> **Text section**:
--- START ---

FreeInv: Free Lunch for Improving DDIM Inversion
Yuxiang Bao, Huijie Liu, Xun Gao, Huan Fu, Guoliang Kang
TL;DR
FreeInv targets the trajectory deviation in DDIM inversion by introducing a transformation-based latent augmentation that enables an ensemble of trajectories without the heavy cost. It formalizes a one-time Monte Carlo sampling per time-step combined with transformation-based branching to approximate multi-branch ensembles efficiently. The method is architecture-agnostic, compatible with both U-Net and DiT diffusion backbones, and improves reconstruction fidelity for images and videos while preserving editing capabilities and reducing computational burden. Empirical results on PIE and DAVIS demonstrate competitive or superior performance with substantially lower time and memory requirements, making FreeInv well-suited for video inversion and editing workflows.

--- END ---

> **Task instructions**:
a. List every author named in the FreeInv summary.
b. Extend the FreeInv summary, starting right after its final sentence.
The data after this point has nothing to do with the FreeInv summary.

> **Study material**:
--- START ---

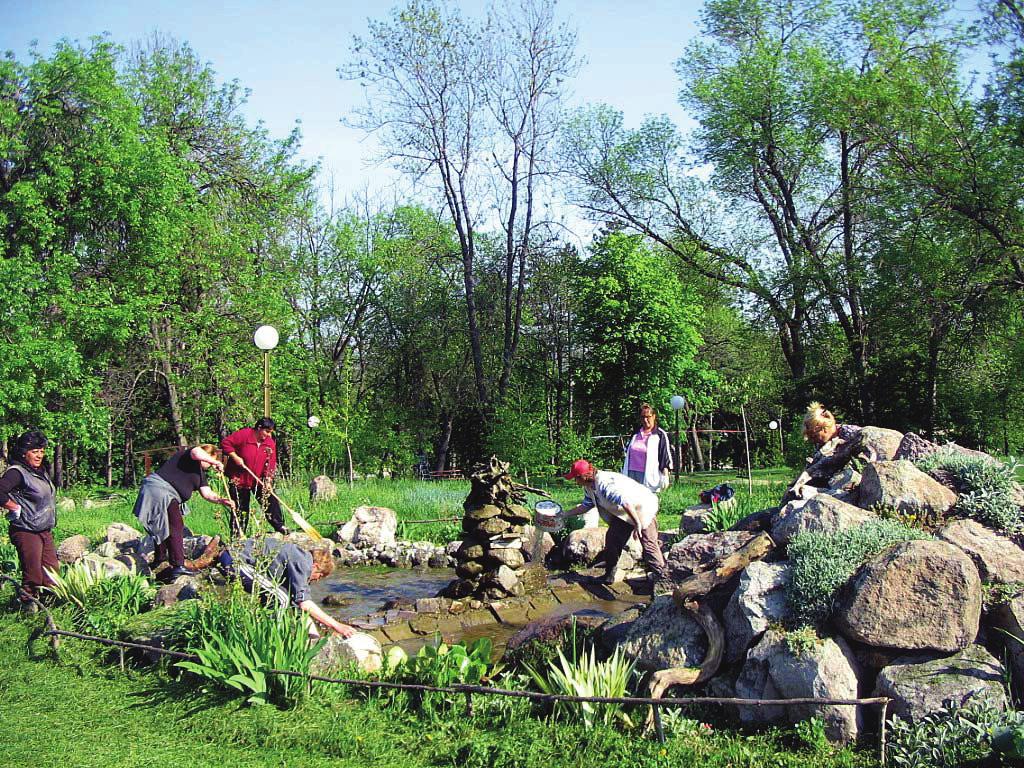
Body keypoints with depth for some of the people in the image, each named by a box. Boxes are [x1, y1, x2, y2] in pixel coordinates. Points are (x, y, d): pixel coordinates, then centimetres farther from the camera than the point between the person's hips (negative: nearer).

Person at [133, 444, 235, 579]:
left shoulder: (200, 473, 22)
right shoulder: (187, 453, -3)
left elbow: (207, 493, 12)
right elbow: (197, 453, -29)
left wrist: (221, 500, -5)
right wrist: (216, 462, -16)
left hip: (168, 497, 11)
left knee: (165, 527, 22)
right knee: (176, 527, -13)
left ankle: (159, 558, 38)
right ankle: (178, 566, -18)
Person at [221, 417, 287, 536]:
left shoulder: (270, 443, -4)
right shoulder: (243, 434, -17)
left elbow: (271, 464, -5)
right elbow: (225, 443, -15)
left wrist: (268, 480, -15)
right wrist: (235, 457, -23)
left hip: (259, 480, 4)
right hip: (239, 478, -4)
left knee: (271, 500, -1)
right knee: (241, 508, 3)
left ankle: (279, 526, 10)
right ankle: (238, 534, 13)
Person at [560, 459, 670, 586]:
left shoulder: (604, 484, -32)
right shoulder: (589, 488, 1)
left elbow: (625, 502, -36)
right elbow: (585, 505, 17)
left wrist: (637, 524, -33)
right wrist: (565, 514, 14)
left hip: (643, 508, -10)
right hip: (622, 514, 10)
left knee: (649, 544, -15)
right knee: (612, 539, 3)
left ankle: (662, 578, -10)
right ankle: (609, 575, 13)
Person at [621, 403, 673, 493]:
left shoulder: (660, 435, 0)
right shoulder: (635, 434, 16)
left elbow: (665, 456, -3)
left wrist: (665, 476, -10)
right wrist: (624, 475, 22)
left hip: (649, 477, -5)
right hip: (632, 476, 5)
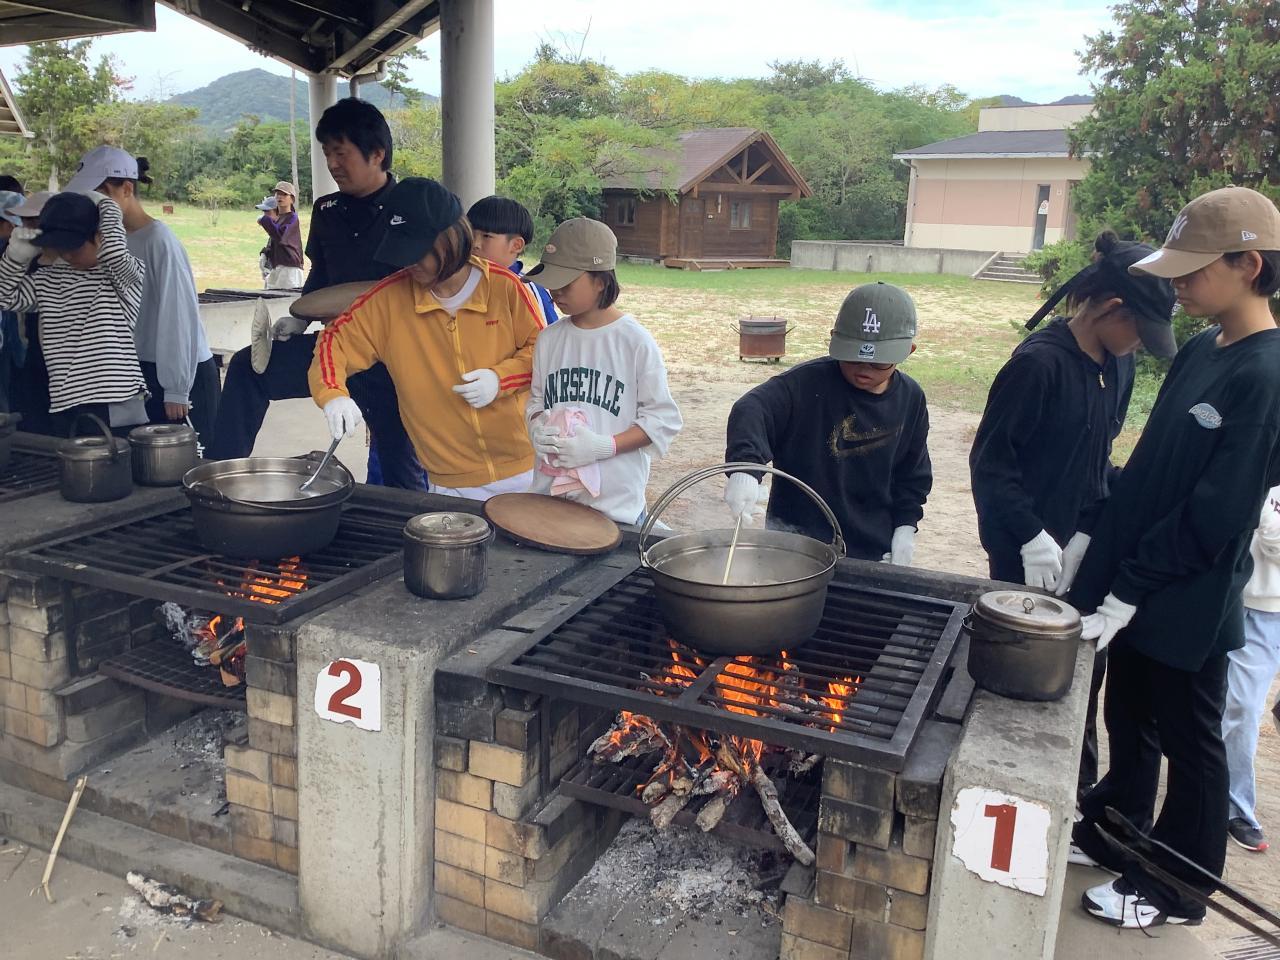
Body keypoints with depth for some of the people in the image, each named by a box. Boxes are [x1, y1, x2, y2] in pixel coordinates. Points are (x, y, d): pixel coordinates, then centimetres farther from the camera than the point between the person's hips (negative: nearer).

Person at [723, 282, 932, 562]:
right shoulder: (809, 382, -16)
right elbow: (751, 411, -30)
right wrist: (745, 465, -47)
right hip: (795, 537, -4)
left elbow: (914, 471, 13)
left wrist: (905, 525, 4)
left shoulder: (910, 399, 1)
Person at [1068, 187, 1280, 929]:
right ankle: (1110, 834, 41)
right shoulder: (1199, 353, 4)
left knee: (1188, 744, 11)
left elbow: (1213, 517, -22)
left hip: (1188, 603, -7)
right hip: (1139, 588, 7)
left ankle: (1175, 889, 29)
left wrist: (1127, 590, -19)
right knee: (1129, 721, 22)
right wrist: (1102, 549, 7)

--- END ---
--- START ---

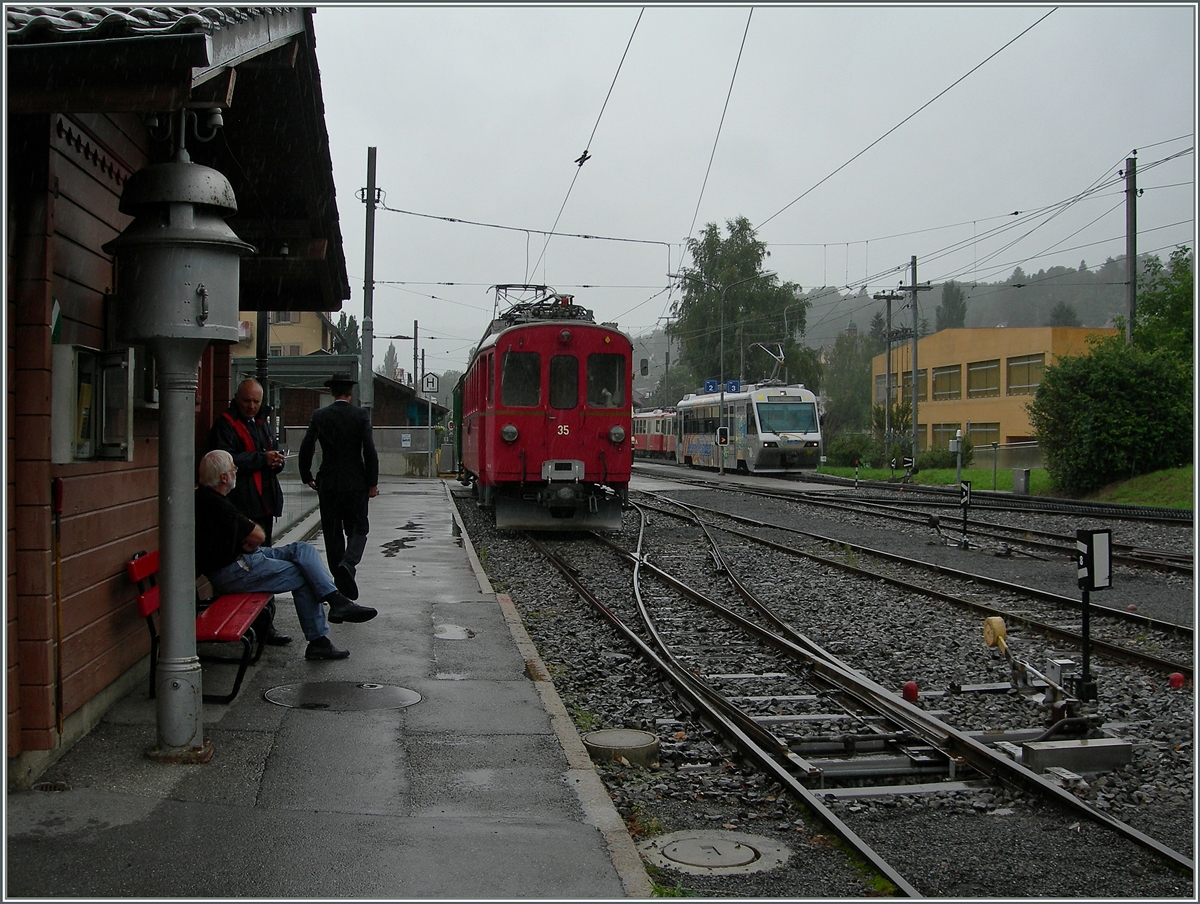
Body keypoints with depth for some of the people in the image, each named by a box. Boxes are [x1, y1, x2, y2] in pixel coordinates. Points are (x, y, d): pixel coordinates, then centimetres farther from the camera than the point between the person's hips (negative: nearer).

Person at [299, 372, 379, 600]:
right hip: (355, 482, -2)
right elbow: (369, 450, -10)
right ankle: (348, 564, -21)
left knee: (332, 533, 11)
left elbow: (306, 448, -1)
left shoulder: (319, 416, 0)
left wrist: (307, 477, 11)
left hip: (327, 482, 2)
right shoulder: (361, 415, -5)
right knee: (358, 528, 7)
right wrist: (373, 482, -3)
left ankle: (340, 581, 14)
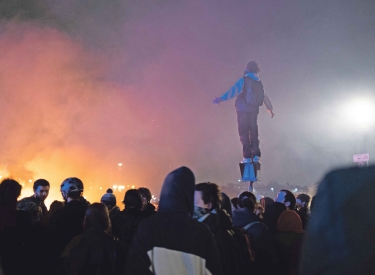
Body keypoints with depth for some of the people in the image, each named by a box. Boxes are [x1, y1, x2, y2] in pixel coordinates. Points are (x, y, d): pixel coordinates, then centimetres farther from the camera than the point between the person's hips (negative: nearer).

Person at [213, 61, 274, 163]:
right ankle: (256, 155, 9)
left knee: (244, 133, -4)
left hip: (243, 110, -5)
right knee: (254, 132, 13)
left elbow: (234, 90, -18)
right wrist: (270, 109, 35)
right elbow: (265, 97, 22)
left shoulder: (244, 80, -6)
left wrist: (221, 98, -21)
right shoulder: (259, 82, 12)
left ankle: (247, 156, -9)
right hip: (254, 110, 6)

--- END ---

> **Numbered responses**:
a. Yuxiang Bao, Huijie Liu, Xun Gao, Huan Fu, Guoliang Kang

b.
Abstract
Naive DDIM inversion process usually suffers from a trajectory deviation issue, i.e., the latent trajectory during reconstruction deviates from the one during inversion. To alleviate this issue, previous methods either learn to mitigate the deviation or design cumbersome compensation strategy to reduce the mismatch error, exhibiting substantial time and computation cost. In this work, we present a nearly free-lunch method (named FreeInv) to address the issue more effectively and efficiently. In FreeInv, we randomly transform the latent representation and keep the transformation the same between the corresponding inversion and reconstruction time-step. It is motivated from a statistical perspective that an ensemble of DDIM inversion processes for multiple trajectories yields a smaller trajectory mismatch error on expectation. Moreover, through theoretical analysis and empirical study, we show that FreeInv performs an efficient ensemble of multiple trajectories. FreeInv can be freely integrated into existing inversion-based image and video editing techniques. Especially for inverting video sequences, it brings more significant fidelity and efficiency improvements. Comprehensive quantitative and qualitative evaluation on PIE benchmark and DAVIS dataset shows that FreeInv remarkably outperforms conventional DDIM inversion, and is competitive among previous state-of-the-art inversion methods, with superior computation efficiency.